# Given passage
On Wed, May 30, 2018 at 12:04 PM, Stephen Frost <sfrost@xxxxxxxxxxx> wrote:
Greetings,
* C GG (cgg0007@xxxxxxxxx) wrote:
> This is PostgreSQL 9.5 -- We just enabled LDAP(S) authentication (to an
> Active Directory server) for a certain grouping of users
You really shouldn't be using LDAP auth to an Active Directory system.
Active Directory supports Kerberos, which is a much more secure way to
authenticate.
Understood, and I agree.
> I'm getting complaints from the users authenticating using ldap that
> database operations are taking quite a bit longer than they were previously
> when they were authenticating with MD5 stored passwords. Clearly, there's
> more machinery at work with that kind of operation, but the increase in
> time is way more that I would have estimated.
Using Kerberos/GSSAPI will be much faster as you only need to get a
ticket and then that can be reused to authenticate multiple times to the
database without having to contact the LDAP server.
This is also understood.
> I still want them to be able to type in a password, so GSSAPI is out for an
> alternative (right?) ... Is there something I can do to help speed things
> up? If there any telemetry that I can generate (logs, stats, etc.) which
> might be able to pinpoint a bottleneck?

# Source excerpt
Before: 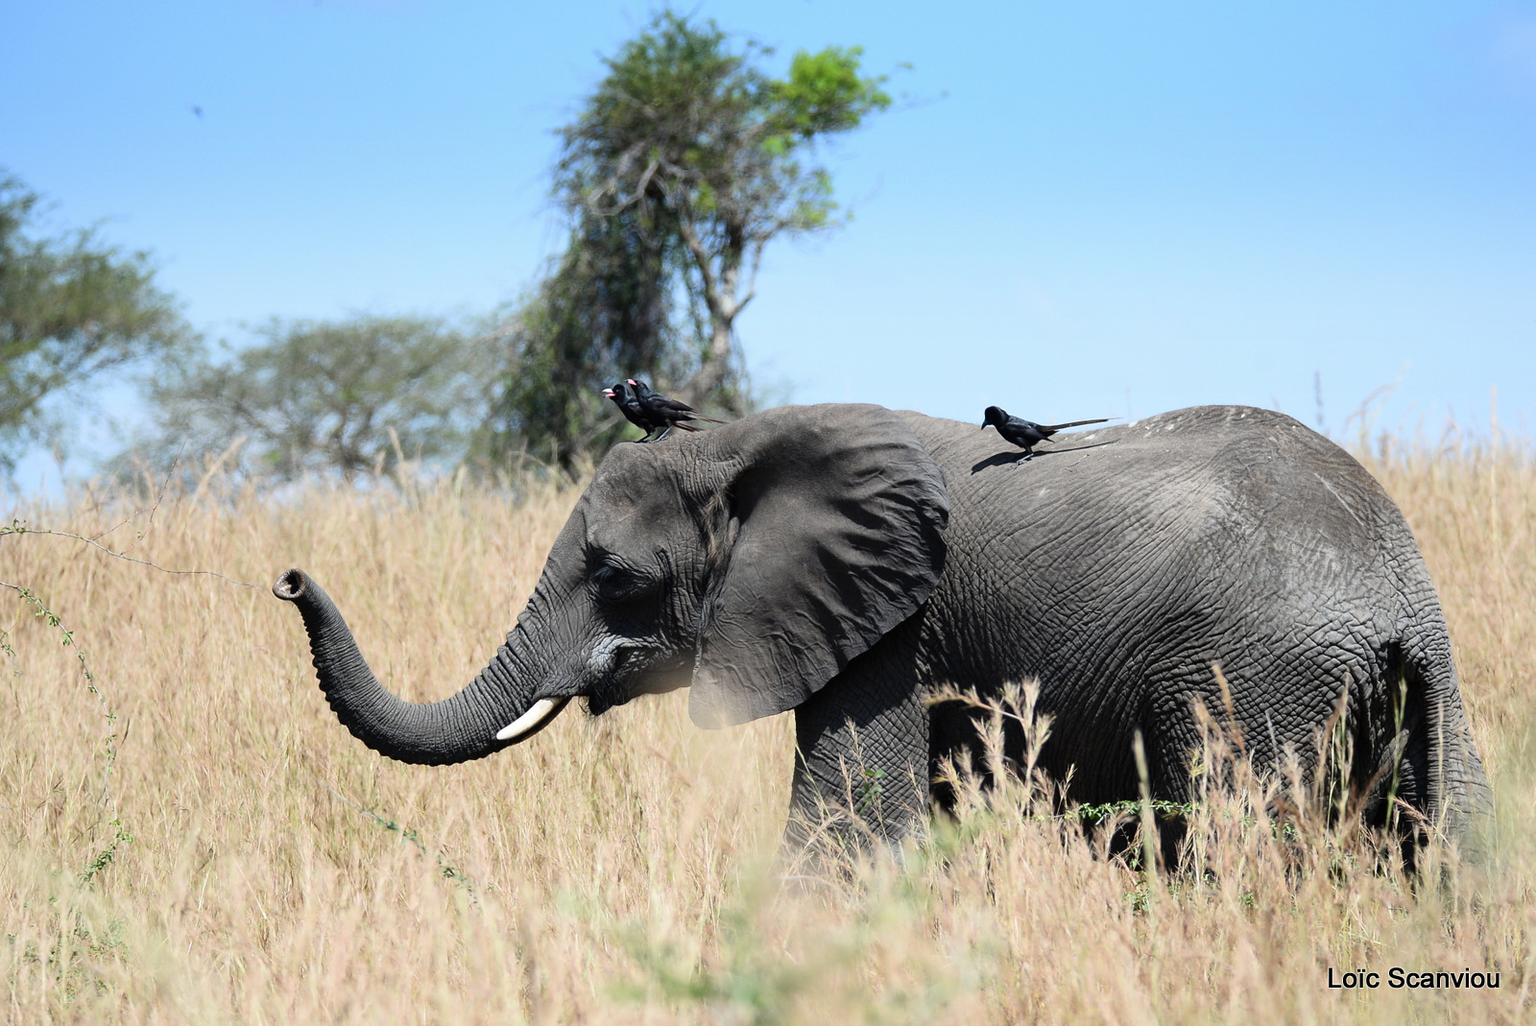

# Instructions
1. Answer these questions about the email on LDAP authentication, one line each:
(a) Which PostgreSQL version is in use?
(b) What kind of stored passwords did the users authenticate with before?
(c) What more secure way to authenticate does the reply say Active Directory supports?
2. Reproduce the email on LDAP authentication word for word, from "On Wed, May" up to and including "Active Directory system.".

# Solutions to the exercise
1.
(a) PostgreSQL 9.5
(b) MD5 stored passwords
(c) Kerberos

2.
On Wed, May 30, 2018 at 12:04 PM, Stephen Frost <sfrost@xxxxxxxxxxx> wrote:
Greetings,
* C GG (cgg0007@xxxxxxxxx) wrote:
> This is PostgreSQL 9.5 -- We just enabled LDAP(S) authentication (to an
> Active Directory server) for a certain grouping of users
You really shouldn't be using LDAP auth to an Active Directory system.